Tuesday, 29 April 2014

Decisions, decisions...

First; I simply haven't had the time to finish soldering up the MVS adapter, though I have almost finished the MVS Cartridge adapter. It's not difficult, but tedious, given that the pair of MVS adapters have 1,080 pins between them. Plus I've also been competing for time in the lab and, unfortunately, real work gets priority for some reason!

I've had a few questions both here and elsewhere on the make-up of my planned flash cartridge. Given that I've decided it would be prudent to design it in parallel with the analyser/programmer PCB, I really need to sort that out ASAP if I'm going to move ahead with the project in the short term, which I certainly plan to do.

Initially I was planning on designing a pure flash cartridge, which required programming via the analyser/programmer PCB but would then subsequently be a non-volatile, instant-on Neo Geo cartridge.
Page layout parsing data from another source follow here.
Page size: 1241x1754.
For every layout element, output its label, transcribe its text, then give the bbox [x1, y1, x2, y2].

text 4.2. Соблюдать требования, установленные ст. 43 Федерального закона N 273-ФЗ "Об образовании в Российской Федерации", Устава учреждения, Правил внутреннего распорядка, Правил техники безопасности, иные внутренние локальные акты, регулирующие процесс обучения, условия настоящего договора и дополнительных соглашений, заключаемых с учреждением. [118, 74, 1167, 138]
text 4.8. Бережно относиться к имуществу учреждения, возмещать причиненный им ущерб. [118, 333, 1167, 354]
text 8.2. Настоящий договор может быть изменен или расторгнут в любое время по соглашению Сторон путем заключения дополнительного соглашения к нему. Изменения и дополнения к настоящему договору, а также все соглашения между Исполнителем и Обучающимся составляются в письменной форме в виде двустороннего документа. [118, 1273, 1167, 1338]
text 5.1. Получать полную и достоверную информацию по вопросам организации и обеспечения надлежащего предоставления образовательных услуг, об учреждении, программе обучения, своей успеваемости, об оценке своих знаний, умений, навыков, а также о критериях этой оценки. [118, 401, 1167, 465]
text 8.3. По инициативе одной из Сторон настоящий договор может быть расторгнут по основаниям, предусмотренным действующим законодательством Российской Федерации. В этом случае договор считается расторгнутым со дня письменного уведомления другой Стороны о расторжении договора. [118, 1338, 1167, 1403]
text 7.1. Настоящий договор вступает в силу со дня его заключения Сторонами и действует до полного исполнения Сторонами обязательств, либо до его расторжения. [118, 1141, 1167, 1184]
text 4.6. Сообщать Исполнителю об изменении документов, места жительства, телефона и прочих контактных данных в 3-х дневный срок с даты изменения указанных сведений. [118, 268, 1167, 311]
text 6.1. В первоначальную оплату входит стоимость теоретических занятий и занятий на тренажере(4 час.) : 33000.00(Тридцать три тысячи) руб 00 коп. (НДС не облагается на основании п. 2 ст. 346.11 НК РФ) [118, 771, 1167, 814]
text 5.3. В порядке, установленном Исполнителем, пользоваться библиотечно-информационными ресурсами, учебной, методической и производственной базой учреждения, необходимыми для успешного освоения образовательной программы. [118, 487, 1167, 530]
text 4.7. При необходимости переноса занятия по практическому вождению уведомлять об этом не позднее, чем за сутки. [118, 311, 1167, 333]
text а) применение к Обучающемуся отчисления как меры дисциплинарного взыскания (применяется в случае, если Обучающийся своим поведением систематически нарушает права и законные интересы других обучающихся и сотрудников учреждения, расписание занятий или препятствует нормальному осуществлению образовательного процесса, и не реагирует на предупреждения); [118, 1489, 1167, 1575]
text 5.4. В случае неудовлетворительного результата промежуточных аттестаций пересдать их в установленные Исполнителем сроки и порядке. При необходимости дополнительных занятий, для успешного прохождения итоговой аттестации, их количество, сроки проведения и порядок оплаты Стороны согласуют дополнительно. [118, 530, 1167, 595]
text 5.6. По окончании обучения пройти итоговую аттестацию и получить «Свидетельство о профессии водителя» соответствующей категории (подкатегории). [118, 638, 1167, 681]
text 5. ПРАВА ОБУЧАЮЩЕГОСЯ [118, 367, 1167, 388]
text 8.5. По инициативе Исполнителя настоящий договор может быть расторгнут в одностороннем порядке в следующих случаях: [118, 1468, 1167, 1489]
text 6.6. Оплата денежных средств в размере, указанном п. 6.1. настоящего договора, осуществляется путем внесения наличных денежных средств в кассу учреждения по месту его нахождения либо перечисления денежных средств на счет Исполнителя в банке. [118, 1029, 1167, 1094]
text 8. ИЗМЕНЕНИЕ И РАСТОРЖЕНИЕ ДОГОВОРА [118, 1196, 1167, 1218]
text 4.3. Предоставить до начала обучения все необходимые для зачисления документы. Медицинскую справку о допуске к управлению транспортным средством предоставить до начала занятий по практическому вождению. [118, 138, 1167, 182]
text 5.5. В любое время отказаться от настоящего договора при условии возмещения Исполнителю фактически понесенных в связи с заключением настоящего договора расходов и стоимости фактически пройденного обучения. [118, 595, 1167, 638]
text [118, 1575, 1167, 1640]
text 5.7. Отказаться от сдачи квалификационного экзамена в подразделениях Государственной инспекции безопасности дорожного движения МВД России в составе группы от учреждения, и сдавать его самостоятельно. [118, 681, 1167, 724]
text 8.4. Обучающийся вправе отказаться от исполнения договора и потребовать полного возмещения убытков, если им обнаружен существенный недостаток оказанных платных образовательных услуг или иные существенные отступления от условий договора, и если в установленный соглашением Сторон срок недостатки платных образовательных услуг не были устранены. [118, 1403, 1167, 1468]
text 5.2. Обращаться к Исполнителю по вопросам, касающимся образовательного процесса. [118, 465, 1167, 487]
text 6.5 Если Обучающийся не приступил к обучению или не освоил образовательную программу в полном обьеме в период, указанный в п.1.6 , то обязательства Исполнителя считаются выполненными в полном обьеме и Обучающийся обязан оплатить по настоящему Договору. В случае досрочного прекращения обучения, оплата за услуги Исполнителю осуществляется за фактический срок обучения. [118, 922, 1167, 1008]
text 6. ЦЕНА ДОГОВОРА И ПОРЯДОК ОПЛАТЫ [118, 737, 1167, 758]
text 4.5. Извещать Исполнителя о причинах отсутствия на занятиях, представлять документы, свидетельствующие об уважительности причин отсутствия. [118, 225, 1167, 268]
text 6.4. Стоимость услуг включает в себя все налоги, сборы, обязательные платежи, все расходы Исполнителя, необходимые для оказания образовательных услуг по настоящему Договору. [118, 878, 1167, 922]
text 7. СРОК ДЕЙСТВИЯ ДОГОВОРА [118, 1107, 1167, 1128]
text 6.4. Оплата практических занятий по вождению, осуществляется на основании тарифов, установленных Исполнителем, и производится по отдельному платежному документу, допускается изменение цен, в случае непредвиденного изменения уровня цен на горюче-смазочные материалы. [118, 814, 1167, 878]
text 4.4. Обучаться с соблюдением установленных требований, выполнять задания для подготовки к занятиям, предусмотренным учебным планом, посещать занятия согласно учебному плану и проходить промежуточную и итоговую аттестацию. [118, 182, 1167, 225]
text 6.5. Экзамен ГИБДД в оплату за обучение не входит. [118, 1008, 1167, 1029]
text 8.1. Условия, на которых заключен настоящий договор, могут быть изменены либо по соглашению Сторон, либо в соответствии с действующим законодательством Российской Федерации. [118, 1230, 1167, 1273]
It would have capacity for (at most) a single commercial title, and certainly not designed to be a general multi-cart.

The primary reason for this is that I wanted a simple, quick-to-prototype design that wouldn't get bogged down in the design decision stage. The cartridge would initially allow me to run my own home-brew software on real MVS & AES boards, run any commercial title on the NGPACE motherboard (for testing), and finally allow me to write software to assist in the development and testing of the NGPACE motherboard project.

The 'product' spin would incorporate the programmer on-board and/or utilise some form of volatile memory that could be programmed on-the-fly from, say, SD card. It does increase the risk somewhat of the 2nd spin, but I do believe that most of the challenge in this phase is getting the actual cartridge bus right and the non-ROM functions of the cartridge working for all commercial titles.

There is some temptation to go straight to this version of the board - it would allow faster turn-around times on writing and running software of course - but that is perhaps not important with the ability to do much of the work under software emulation. It's also worthy to note that if the flash cartridge does not require the programmer PCB, then there's very little point in designing the analyser board (at significant expense).

What would be interesting however, is the possibility of using RAM-based sprite memory and (also) providing access via the 68K bus. The up-shot of all this would be to provide a sort of bit-map memory, not unlike the MSX has, for example. The trick is accommodating sufficient CPU access bandwidth to make it truly useful, which I believe could be done with faster modern RAM.

That would open up all sorts of possibilities on the system, in particular porting some classic arcade and computer games. One might argue that it's then no longer a Neo Geo, but I would argue that several consoles in the past have used cartridges with additional hardware to enhance the system's capabilities.

Either way, my initial focus is finishing the assembly of and testing the MVS adapters, then moving on to the design of the other PCB's ASAP. So there's a good chance I'll simply stick with my original plan of a simple flash-only cartridge, and get the next phase done-and-dusted before the next millennium.